In today's post, we continue looking at findings from a recently published study from the New Economics Foundation (nef) called 21 hours. According to the study, a 21-hour workweek could accomplish the following: reducing unemployment and overworked employees, improving life quality and lowering carbon emissions, and spurring new levels of civic engagement. Let's explore each concept, then look at how virtual offices, virtual assistants and virtual receptionists facilitate these benefits.
More Equitable Work Distribution
According to nef, a 21-hour workweek could help distribute paid work more evenly across the population, reducing ill-being associated with unemployment, long working hours and too little control over time.
A 21-hour workweek would, nef concluded, "make it possible for paid and unpaid work to be distributed more equally between women and men; for parents to spend more time with their children – and to spend that time differently; for people to delay retirement if they wanted to, and to have more time to care for others, to participate in local activities and to do other things of their choosing."
As work gets redistributed, nef suggests, incomes will become more equal, thus reducing the vast range of social problems associated with inequality.
Higher Quality of Life
With a 21-hour workweek, some may earn less but they would have more time. This translates to a higher quality of life, the study reports, because people can start growing their own food rather than buying ready-made meals, walking and cycling instead of riding cars and buses, and mending and repairing goods rather than throwing them away.
"Living life at a slower pace, with more time to do everyday tasks, would cut carbon emissions and improve life satisfaction," study authors believe. "A more egalitarian culture would also reduce the need for conspicuous consumption driven by people’s anxiety about where they stand in the social pecking order."
Finally, the nef study determines, a 21-hour workweek would give citizens more time to engage with government. Citizens need time to learn about political issues, get involved in decision-making and join and support political parties. Spending fewer hours at work would allow people to spend more time as active citizens in their local community, nef says.
The Virtual Office Tie-In
Could a virtual office help facilitate a 21-hour workweek? A virtual office could play a role in driving higher quality of life for entrepreneurs and employees who are trying to accomplish more with less. With virtual assistants, for example, you can manage your time more effectively by having someone to take care of the administrative details of running an office. With a virtual office, don't have to commute to the office, which save time, money and lowers your carbon footprint.

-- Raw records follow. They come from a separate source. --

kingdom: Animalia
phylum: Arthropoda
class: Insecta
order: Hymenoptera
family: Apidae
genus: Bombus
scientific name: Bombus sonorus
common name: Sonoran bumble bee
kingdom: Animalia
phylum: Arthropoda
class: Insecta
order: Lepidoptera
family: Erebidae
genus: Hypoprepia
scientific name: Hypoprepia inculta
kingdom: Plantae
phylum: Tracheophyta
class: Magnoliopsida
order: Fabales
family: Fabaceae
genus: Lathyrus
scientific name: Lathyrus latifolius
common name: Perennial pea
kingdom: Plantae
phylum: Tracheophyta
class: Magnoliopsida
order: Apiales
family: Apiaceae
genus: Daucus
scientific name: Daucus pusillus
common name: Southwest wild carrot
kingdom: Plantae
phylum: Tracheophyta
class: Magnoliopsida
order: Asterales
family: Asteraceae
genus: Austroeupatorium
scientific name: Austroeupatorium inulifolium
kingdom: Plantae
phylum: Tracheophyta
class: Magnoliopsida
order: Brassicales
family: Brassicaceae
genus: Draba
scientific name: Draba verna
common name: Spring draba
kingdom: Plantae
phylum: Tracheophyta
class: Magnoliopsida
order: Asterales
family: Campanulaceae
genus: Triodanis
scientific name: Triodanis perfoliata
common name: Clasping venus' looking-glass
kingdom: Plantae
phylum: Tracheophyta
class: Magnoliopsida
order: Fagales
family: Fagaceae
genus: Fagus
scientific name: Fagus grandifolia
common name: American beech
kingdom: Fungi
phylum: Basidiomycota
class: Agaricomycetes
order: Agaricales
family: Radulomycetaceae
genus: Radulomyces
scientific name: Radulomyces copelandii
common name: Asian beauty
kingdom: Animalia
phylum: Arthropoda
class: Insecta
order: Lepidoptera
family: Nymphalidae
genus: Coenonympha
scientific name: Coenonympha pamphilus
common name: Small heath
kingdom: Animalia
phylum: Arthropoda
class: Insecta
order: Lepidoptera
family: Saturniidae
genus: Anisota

With remote receptionists, you can work from the road or from home and still have your business phone lines answered by a professional during business hours. A virtual receptionist can also save you time by screening your calls and call forwarding services can send your calls to your mobile device while you are on the road so you make the most of travel time. Indeed, a virtual office can help you shave your work hours without hindering your productivity, making a 21-hour workweek possible.